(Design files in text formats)
--- --- ---

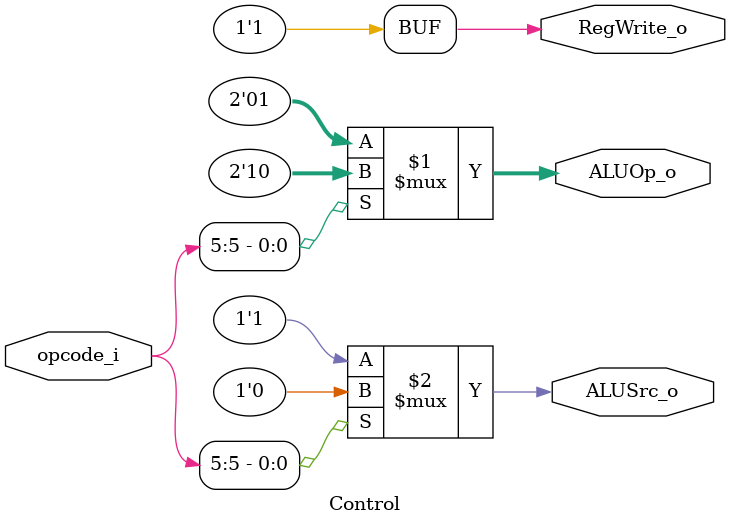
<source format=v>
module Control
(
    input [6:0] opcode_i,
    output [1:0] ALUOp_o,
    output ALUSrc_o,
    output RegWrite_o
);

assign ALUOp_o = opcode_i[5] ? 2'b10 : 2'b01;
assign ALUSrc_o = opcode_i[5] ? 1'b0 : 1'b1;
assign RegWrite_o = 1'b1;

endmodule
</source>
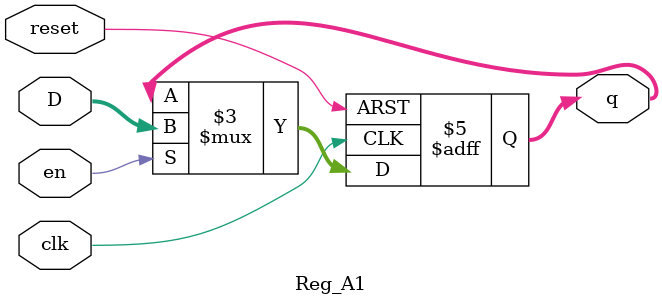
<source format=sv>
`timescale 1ns / 1ps


module Reg_A1 # (parameter bits = 8)(
input logic en,
input logic reset,
input logic clk,
input logic [bits - 1 : 0]D,
output logic [bits - 1 : 0]q
    );
always @ (posedge clk or negedge reset)     
begin
    if (!reset)  
        q <= 0;
    else if (en)
        q <= D;   
end
endmodule

</source>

--- --- ---

All records above are to be printed exactly, minus the pictures they contain.

<source format=v>
module Control
(
    input [6:0] opcode_i,
    output [1:0] ALUOp_o,
    output ALUSrc_o,
    output RegWrite_o
);

assign ALUOp_o = opcode_i[5] ? 2'b10 : 2'b01;
assign ALUSrc_o = opcode_i[5] ? 1'b0 : 1'b1;
assign RegWrite_o = 1'b1;

endmodule
</source>
<source format=sv>
`timescale 1ns / 1ps


module Reg_A1 # (parameter bits = 8)(
input logic en,
input logic reset,
input logic clk,
input logic [bits - 1 : 0]D,
output logic [bits - 1 : 0]q
    );
always @ (posedge clk or negedge reset)     
begin
    if (!reset)  
        q <= 0;
    else if (en)
        q <= D;   
end
endmodule

</source>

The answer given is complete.